CBC: Canadian newspaper tries radical experiment with iTunes-style micropayments

Despite its name, regular readers of the Winnipeg Free Press can no longer see articles for free.

Paywalls are nothing new in the world of online newspapers, but this summer, the "Freep," as it is affectionately known, introduced a method of charging for online "print" media that everyone thought was dead: micropayments.

After a free trial period of one month, anyone interested in reading the Free Press has two choices. As with other papers, readers can buy a subscription at the standard rates.

Or, they can do something regular daily newspaper readers have never been able to do before. They can pay a one-time fee for the individual article they want to read.

"There are all these readers out there who want to read what we have," says Free Press publisher Bob Cox.

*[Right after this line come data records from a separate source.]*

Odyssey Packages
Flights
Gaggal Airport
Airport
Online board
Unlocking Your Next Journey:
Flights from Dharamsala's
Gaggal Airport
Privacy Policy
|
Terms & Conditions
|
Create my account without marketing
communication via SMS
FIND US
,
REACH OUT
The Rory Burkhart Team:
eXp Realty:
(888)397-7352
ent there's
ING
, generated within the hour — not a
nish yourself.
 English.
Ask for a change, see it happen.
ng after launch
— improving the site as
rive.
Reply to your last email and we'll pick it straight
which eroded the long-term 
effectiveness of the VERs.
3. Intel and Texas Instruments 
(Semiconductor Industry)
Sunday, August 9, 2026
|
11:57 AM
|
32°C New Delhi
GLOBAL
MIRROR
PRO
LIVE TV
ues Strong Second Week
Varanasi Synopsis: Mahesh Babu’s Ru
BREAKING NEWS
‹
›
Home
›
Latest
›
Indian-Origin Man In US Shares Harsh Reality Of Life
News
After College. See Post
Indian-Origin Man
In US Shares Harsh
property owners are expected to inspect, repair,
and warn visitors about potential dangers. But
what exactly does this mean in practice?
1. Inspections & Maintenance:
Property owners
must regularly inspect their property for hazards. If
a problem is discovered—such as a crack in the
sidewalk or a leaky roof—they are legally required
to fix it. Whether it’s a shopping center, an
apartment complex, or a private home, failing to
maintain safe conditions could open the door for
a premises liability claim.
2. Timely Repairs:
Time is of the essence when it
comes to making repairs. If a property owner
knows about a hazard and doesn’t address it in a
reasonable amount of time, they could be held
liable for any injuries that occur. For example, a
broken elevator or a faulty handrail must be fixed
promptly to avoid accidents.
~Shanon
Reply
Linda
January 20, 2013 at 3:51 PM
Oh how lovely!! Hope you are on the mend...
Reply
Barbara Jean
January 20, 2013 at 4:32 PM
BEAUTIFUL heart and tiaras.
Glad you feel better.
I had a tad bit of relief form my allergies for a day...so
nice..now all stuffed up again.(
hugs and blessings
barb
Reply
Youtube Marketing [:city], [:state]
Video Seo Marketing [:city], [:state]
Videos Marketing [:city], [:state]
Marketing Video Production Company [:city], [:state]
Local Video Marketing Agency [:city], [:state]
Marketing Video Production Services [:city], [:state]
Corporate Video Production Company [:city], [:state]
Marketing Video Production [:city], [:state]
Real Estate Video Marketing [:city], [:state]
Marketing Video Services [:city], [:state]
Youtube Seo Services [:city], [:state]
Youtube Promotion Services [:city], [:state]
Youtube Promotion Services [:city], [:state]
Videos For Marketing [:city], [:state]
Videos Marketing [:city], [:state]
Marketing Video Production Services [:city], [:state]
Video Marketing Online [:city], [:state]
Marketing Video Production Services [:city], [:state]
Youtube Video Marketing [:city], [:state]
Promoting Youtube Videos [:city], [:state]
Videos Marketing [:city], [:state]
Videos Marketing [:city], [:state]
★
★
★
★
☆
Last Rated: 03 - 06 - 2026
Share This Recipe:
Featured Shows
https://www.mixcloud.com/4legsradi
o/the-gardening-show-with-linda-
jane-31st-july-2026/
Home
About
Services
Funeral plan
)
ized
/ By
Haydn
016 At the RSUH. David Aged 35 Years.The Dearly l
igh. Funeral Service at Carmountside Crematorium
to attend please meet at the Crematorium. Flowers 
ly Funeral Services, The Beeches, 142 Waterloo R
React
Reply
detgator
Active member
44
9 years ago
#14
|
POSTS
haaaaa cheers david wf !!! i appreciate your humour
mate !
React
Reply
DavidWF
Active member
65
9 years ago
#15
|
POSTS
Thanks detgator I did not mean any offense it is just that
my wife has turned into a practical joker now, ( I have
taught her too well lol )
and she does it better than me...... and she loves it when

"You go to Amazon, you buy one at a time. You go to the Apple iTunes store, you buy one at a time. This is the method people use online for purchasing things."

Buying stories by the piece

When Cox attends international media conferences, he faces crowds of interested questioners. How does the system work? And is it paying off?

Part of the reason for all that interest is that micropayments were once supposed to be the brilliant system for paying for online print media content that just never took off, says George Goodall from the London, Ont.-based research group Info-Tech.

"In certain ways, micropayments are alive and well," says Goodall. "Just not in the way we thought they were going to be."